** DATA FOR PROCESSING **
══════════
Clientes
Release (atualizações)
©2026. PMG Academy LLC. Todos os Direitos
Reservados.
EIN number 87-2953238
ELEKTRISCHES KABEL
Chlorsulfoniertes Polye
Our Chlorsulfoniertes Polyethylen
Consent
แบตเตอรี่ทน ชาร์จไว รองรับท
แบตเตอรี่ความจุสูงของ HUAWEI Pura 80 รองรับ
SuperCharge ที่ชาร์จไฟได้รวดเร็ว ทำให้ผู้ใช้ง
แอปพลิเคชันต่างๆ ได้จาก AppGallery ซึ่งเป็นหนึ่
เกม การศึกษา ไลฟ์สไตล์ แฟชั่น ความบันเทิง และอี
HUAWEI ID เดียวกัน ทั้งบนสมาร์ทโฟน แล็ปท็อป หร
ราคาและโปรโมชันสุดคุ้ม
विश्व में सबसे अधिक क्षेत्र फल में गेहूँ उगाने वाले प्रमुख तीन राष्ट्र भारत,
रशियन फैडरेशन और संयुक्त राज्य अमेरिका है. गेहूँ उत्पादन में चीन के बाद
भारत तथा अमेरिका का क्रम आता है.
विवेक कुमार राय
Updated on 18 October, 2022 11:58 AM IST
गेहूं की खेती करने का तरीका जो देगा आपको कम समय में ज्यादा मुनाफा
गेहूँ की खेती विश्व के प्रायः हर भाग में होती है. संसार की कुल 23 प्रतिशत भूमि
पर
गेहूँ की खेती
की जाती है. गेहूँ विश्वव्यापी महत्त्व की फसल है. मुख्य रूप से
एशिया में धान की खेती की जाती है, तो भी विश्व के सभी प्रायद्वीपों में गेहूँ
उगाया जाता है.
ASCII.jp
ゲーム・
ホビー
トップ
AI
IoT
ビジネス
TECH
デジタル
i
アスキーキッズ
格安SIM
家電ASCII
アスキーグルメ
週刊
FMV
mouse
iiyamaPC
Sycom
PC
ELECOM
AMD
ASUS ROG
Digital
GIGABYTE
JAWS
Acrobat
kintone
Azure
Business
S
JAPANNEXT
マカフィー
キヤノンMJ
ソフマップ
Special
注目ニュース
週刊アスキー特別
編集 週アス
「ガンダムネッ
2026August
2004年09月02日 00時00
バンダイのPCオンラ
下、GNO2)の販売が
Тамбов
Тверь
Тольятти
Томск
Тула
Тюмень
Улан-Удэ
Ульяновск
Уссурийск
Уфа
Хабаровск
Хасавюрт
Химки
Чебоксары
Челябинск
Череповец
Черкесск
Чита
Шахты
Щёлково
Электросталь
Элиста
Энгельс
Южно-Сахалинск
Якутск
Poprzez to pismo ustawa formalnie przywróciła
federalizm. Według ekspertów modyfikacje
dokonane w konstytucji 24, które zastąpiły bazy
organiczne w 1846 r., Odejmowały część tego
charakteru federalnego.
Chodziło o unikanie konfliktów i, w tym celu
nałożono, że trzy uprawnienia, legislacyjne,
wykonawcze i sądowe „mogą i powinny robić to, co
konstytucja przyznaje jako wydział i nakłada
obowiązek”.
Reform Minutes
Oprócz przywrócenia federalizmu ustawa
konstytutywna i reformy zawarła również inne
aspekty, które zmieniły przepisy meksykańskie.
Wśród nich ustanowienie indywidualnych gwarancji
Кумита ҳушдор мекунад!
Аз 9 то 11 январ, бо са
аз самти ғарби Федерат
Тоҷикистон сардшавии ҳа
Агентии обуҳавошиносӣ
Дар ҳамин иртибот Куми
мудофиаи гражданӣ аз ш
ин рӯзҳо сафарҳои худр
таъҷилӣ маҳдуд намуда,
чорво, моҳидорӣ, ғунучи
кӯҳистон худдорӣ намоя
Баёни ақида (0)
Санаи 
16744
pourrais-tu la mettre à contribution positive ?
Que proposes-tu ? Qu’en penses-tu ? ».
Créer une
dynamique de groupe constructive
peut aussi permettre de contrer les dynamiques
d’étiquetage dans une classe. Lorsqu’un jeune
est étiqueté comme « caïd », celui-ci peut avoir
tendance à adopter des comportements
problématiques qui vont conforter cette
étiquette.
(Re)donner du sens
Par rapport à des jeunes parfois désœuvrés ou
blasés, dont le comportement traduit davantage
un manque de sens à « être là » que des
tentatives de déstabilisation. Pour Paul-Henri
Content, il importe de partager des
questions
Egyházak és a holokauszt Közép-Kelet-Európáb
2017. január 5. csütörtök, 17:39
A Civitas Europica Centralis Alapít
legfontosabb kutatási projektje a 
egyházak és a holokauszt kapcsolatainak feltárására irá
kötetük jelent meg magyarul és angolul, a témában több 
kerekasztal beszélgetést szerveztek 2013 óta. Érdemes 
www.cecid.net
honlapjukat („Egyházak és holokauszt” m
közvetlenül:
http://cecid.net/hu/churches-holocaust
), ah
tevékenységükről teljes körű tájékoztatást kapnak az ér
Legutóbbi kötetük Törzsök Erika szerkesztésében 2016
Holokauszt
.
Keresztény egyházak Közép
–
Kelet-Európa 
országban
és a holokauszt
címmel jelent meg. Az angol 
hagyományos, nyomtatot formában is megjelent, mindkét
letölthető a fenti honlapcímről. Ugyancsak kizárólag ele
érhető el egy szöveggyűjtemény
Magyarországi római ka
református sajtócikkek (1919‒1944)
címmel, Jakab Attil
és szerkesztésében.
══════════
Every record, from the first to the last, should be transcribed exactly.

** FINISHED EXERCISE **
Clientes
Release (atualizações)
©2026. PMG Academy LLC. Todos os Direitos
Reservados.
EIN number 87-2953238
ELEKTRISCHES KABEL
Chlorsulfoniertes Polye
Our Chlorsulfoniertes Polyethylen
Consent
แบตเตอรี่ทน ชาร์จไว รองรับท
แบตเตอรี่ความจุสูงของ HUAWEI Pura 80 รองรับ
SuperCharge ที่ชาร์จไฟได้รวดเร็ว ทำให้ผู้ใช้ง
แอปพลิเคชันต่างๆ ได้จาก AppGallery ซึ่งเป็นหนึ่
เกม การศึกษา ไลฟ์สไตล์ แฟชั่น ความบันเทิง และอี
HUAWEI ID เดียวกัน ทั้งบนสมาร์ทโฟน แล็ปท็อป หร
ราคาและโปรโมชันสุดคุ้ม
विश्व में सबसे अधिक क्षेत्र फल में गेहूँ उगाने वाले प्रमुख तीन राष्ट्र भारत,
रशियन फैडरेशन और संयुक्त राज्य अमेरिका है. गेहूँ उत्पादन में चीन के बाद
भारत तथा अमेरिका का क्रम आता है.
विवेक कुमार राय
Updated on 18 October, 2022 11:58 AM IST
गेहूं की खेती करने का तरीका जो देगा आपको कम समय में ज्यादा मुनाफा
गेहूँ की खेती विश्व के प्रायः हर भाग में होती है. संसार की कुल 23 प्रतिशत भूमि
पर
गेहूँ की खेती
की जाती है. गेहूँ विश्वव्यापी महत्त्व की फसल है. मुख्य रूप से
एशिया में धान की खेती की जाती है, तो भी विश्व के सभी प्रायद्वीपों में गेहूँ
उगाया जाता है.
ASCII.jp
ゲーム・
ホビー
トップ
AI
IoT
ビジネス
TECH
デジタル
i
アスキーキッズ
格安SIM
家電ASCII
アスキーグルメ
週刊
FMV
mouse
iiyamaPC
Sycom
PC
ELECOM
AMD
ASUS ROG
Digital
GIGABYTE
JAWS
Acrobat
kintone
Azure
Business
S
JAPANNEXT
マカフィー
キヤノンMJ
ソフマップ
Special
注目ニュース
週刊アスキー特別
編集 週アス
「ガンダムネッ
2026August
2004年09月02日 00時00
バンダイのPCオンラ
下、GNO2)の販売が
Тамбов
Тверь
Тольятти
Томск
Тула
Тюмень
Улан-Удэ
Ульяновск
Уссурийск
Уфа
Хабаровск
Хасавюрт
Химки
Чебоксары
Челябинск
Череповец
Черкесск
Чита
Шахты
Щёлково
Электросталь
Элиста
Энгельс
Южно-Сахалинск
Якутск
Poprzez to pismo ustawa formalnie przywróciła
federalizm. Według ekspertów modyfikacje
dokonane w konstytucji 24, które zastąpiły bazy
organiczne w 1846 r., Odejmowały część tego
charakteru federalnego.
Chodziło o unikanie konfliktów i, w tym celu
nałożono, że trzy uprawnienia, legislacyjne,
wykonawcze i sądowe „mogą i powinny robić to, co
konstytucja przyznaje jako wydział i nakłada
obowiązek”.
Reform Minutes
Oprócz przywrócenia federalizmu ustawa
konstytutywna i reformy zawarła również inne
aspekty, które zmieniły przepisy meksykańskie.
Wśród nich ustanowienie indywidualnych gwarancji
Кумита ҳушдор мекунад!
Аз 9 то 11 январ, бо са
аз самти ғарби Федерат
Тоҷикистон сардшавии ҳа
Агентии обуҳавошиносӣ
Дар ҳамин иртибот Куми
мудофиаи гражданӣ аз ш
ин рӯзҳо сафарҳои худр
таъҷилӣ маҳдуд намуда,
чорво, моҳидорӣ, ғунучи
кӯҳистон худдорӣ намоя
Баёни ақида (0)
Санаи 
16744
pourrais-tu la mettre à contribution positive ?
Que proposes-tu ? Qu’en penses-tu ? ».
Créer une
dynamique de groupe constructive
peut aussi permettre de contrer les dynamiques
d’étiquetage dans une classe. Lorsqu’un jeune
est étiqueté comme « caïd », celui-ci peut avoir
tendance à adopter des comportements
problématiques qui vont conforter cette
étiquette.
(Re)donner du sens
Par rapport à des jeunes parfois désœuvrés ou
blasés, dont le comportement traduit davantage
un manque de sens à « être là » que des
tentatives de déstabilisation. Pour Paul-Henri
Content, il importe de partager des
questions
Egyházak és a holokauszt Közép-Kelet-Európáb
2017. január 5. csütörtök, 17:39
A Civitas Europica Centralis Alapít
legfontosabb kutatási projektje a 
egyházak és a holokauszt kapcsolatainak feltárására irá
kötetük jelent meg magyarul és angolul, a témában több 
kerekasztal beszélgetést szerveztek 2013 óta. Érdemes 
www.cecid.net
honlapjukat („Egyházak és holokauszt” m
közvetlenül:
http://cecid.net/hu/churches-holocaust
), ah
tevékenységükről teljes körű tájékoztatást kapnak az ér
Legutóbbi kötetük Törzsök Erika szerkesztésében 2016
Holokauszt
.
Keresztény egyházak Közép
–
Kelet-Európa 
országban
és a holokauszt
címmel jelent meg. Az angol 
hagyományos, nyomtatot formában is megjelent, mindkét
letölthető a fenti honlapcímről. Ugyancsak kizárólag ele
érhető el egy szöveggyűjtemény
Magyarországi római ka
református sajtócikkek (1919‒1944)
címmel, Jakab Attil
és szerkesztésében.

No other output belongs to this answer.